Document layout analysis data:
____________

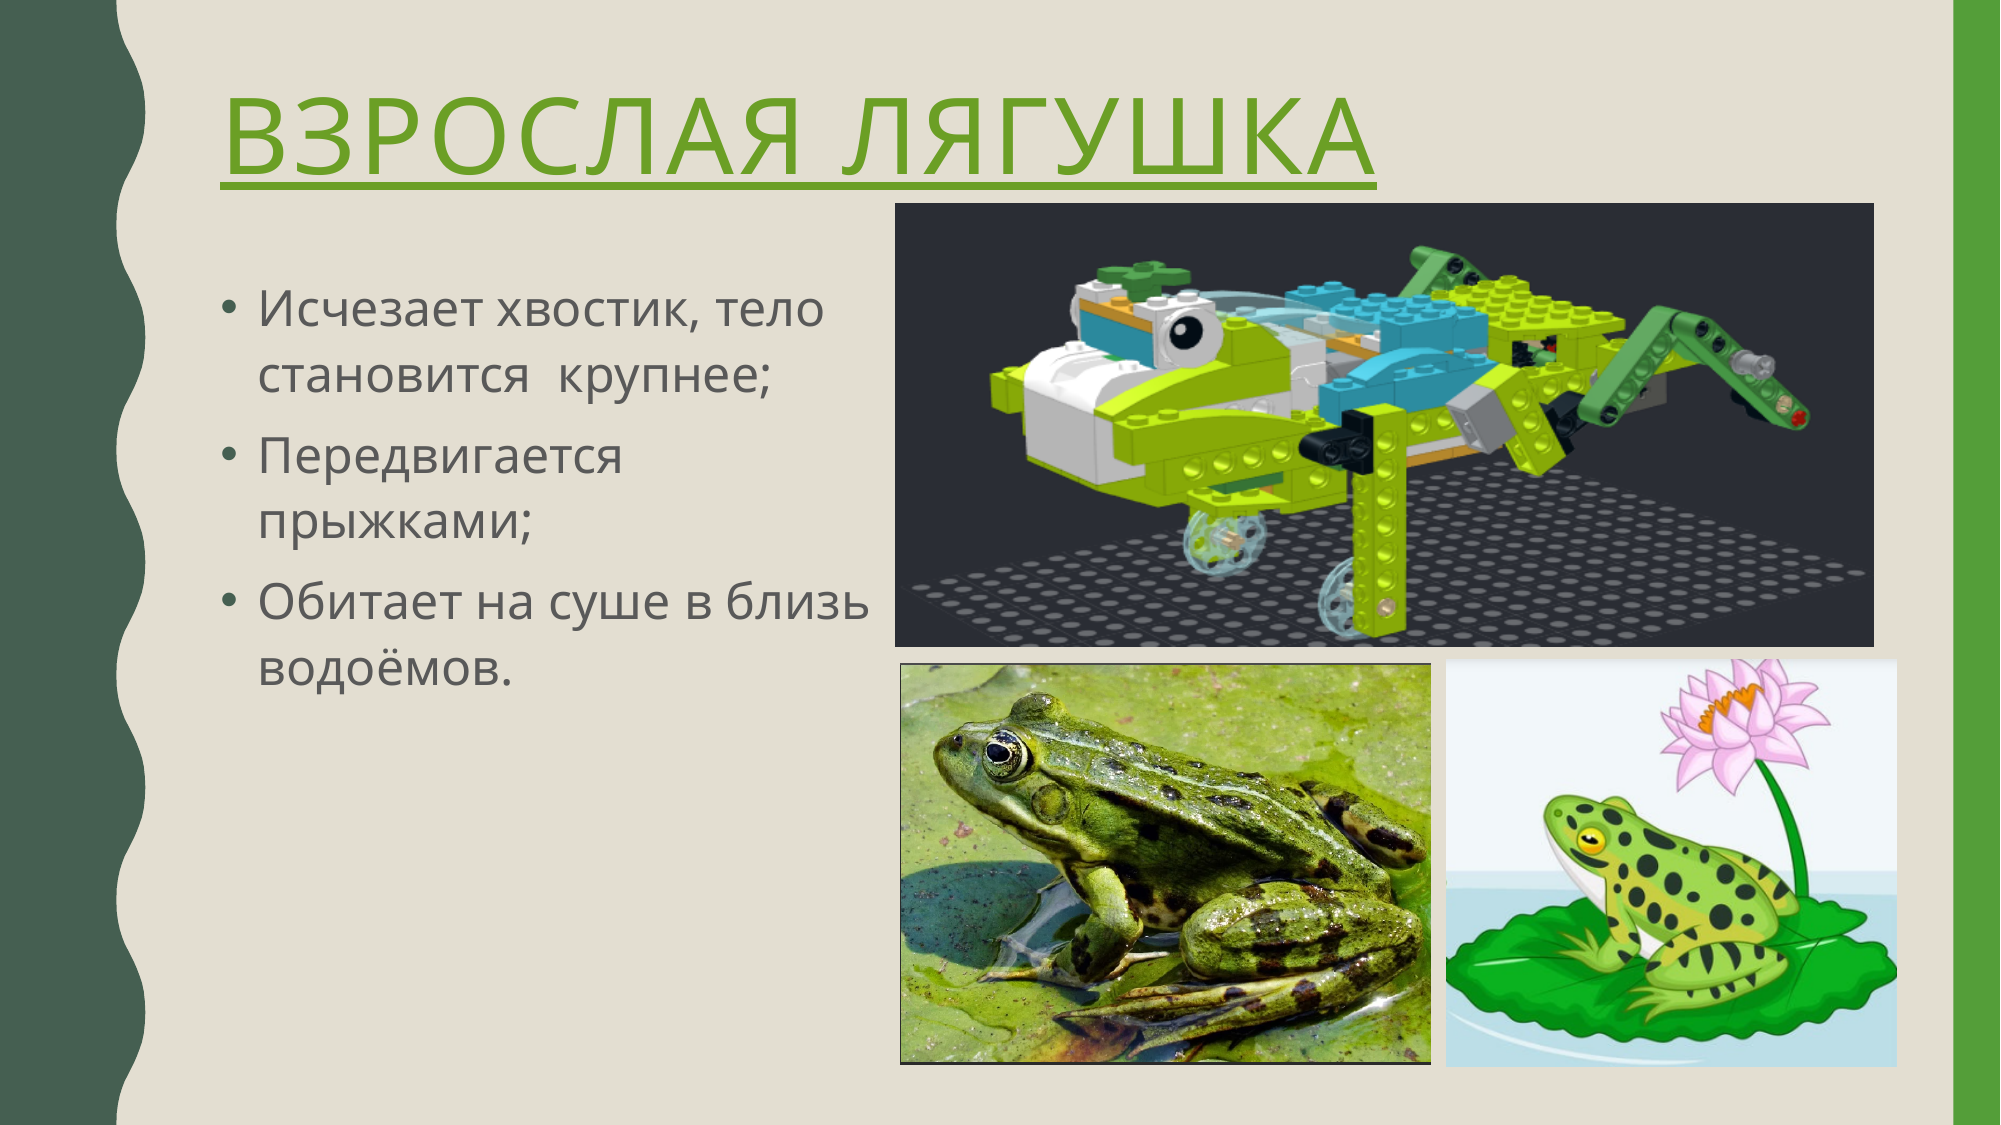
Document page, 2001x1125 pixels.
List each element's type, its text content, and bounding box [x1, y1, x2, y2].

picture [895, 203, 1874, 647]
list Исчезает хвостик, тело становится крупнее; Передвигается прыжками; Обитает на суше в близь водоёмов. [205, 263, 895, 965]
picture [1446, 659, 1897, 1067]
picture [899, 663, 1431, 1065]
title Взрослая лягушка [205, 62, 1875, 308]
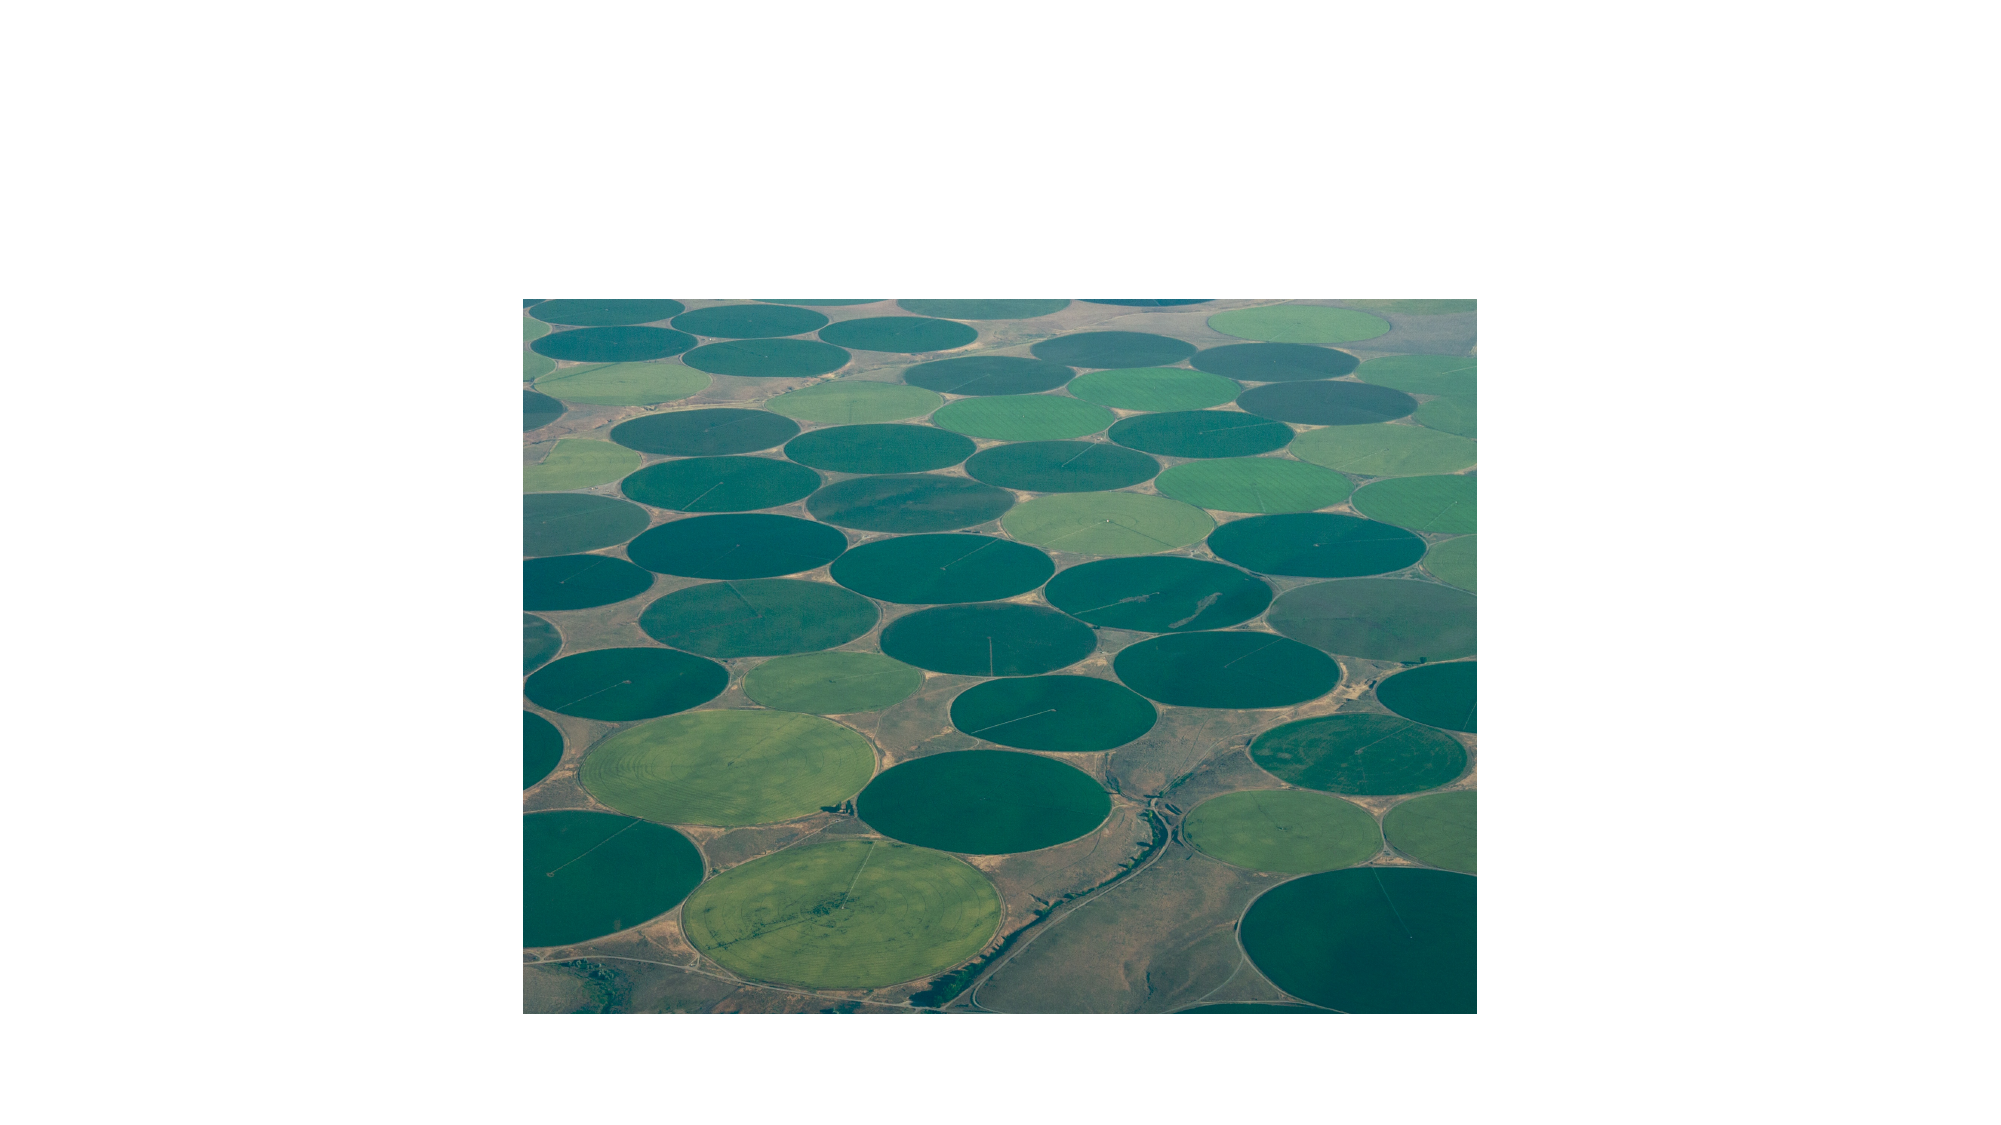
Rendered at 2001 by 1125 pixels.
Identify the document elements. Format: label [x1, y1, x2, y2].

____________

#### [Your goal]
In the data above, find each line that uses the string "pixels". Copy it.

#### [Output of the task]
Document page, 2001x1125 pixels.
Rendered at 2001 by 1125 pixels.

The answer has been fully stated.